What this exercise asks:
1. According to the session listing, who organized the session?
2. Reproduce the passage of the session listing between "Still, in practice, to" and "they silence others?", inclusive.

Reading text:
━━━━━━━━

The session was entitled “Silenced pasts: Archaeological practice and the politics of manifestation”. It was organized by Christopher Witmore, Matt Ratto and Michael Shanks. The session included:
Matt Ratto
The Virtual Knowledge Studio for the Humanities and Social Sciences
The Royal Netherlands Academy of Arts and Sciences
Amsterdam
matt.ratto@vks.knaw.nl
“Epistemic commitments, virtual reality, and archaeological representation”
Michael Shanks
Stanford Humanities Lab, Metamedia Lab and The Archaeology Center
Stanford University
mshanks@stanford.edu
“Presence effects and archaeological media: case studies in performance arts”
Timothy Webmoor
Department of Cultural and Social Anthropology, Metamedia Lab and The Archaeology Center
Stanford University
twebmoor@stanford.edu
“Open source archaeology? The politics of collaborative heritage”
Christopher Witmore
Post-Doctoral Research Associate
The Artemis A.W. Joukowsky and Martha Sharp Joukowsky Institute for Archaeology and the Ancient World
Brown University
cwitmore@gmail.com
“Site-specific media, archaeology and collective (im)mortality”
Alison Wylie
Department of Philosophy
University of Washington
aw26@u.washington.edu
Discussant: intellectual boundary crossing and the legacy of archaeology and the study of science


The session abstract follows:
If we remain true to the etymology of ‘archaeology’ then archaeologists work with ‘ta archaea,’ quite literally, ‘old things.’ But this is no longer taken to be the past as it was. Rather, archaeologists work with what is left of various pasts as they are mixed into the present. As such archaeology is seen to be a practice of visualizing, verbalizing, and vocalizing. Archaeology is a practice of unforgetting.
Still, in practice, to be underlined as process of transformation and documentation, certain interactions with, and aspects of, these pasts are manifest while others fall through the sieve into silence. Whether particular understandings of local ‘heritage,’ the more ineffable qualities of human relations with archaeological locales, or peculiar qualities of things (i.e. the abject textures of detritus or whatever) a great deal is overlooked. Silenced in translation many voices, relations, and qualities are all too often ignored, treated as background noise, and are utterly (re)forgotten. Why do archaeologists speak of some pasts while at the same time they silence others?

━━━━━━━━

Available data:
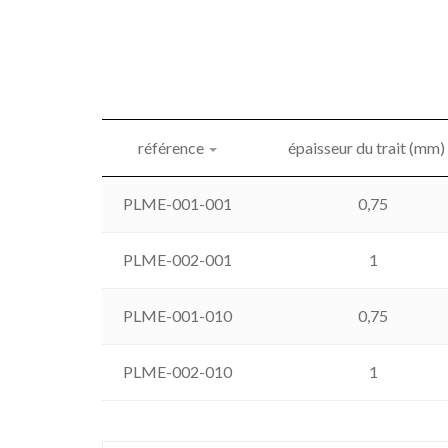
référence
épaisseur du trait (mm)
PLME-001-001
0,75
PLME-002-001
1
PLME-001-010
0,75
PLME-002-010
1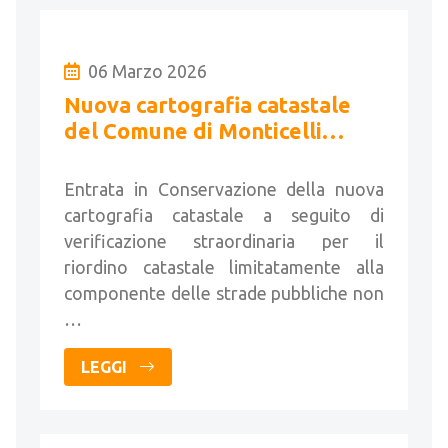
06 Marzo 2026
Nuova cartografia catastale
del Comune di Monticelli
Brusati
Entrata in Conservazione della nuova
cartografia catastale a seguito di
verificazione straordinaria per il
riordino catastale limitatamente alla
componente delle strade pubbliche non
…
LEGGI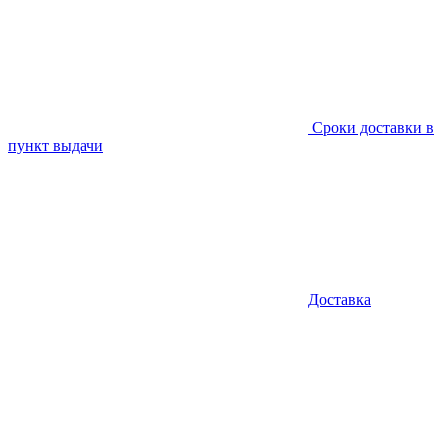
Сроки доставки в
пункт выдачи
Доставка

━━━━━━━━

Numbered answers:
1. Christopher Witmore, Matt Ratto and Michael Shanks.

2.
Still, in practice, to be underlined as process of transformation and documentation, certain interactions with, and aspects of, these pasts are manifest while others fall through the sieve into silence. Whether particular understandings of local ‘heritage,’ the more ineffable qualities of human relations with archaeological locales, or peculiar qualities of things (i.e. the abject textures of detritus or whatever) a great deal is overlooked. Silenced in translation many voices, relations, and qualities are all too often ignored, treated as background noise, and are utterly (re)forgotten. Why do archaeologists speak of some pasts while at the same time they silence others?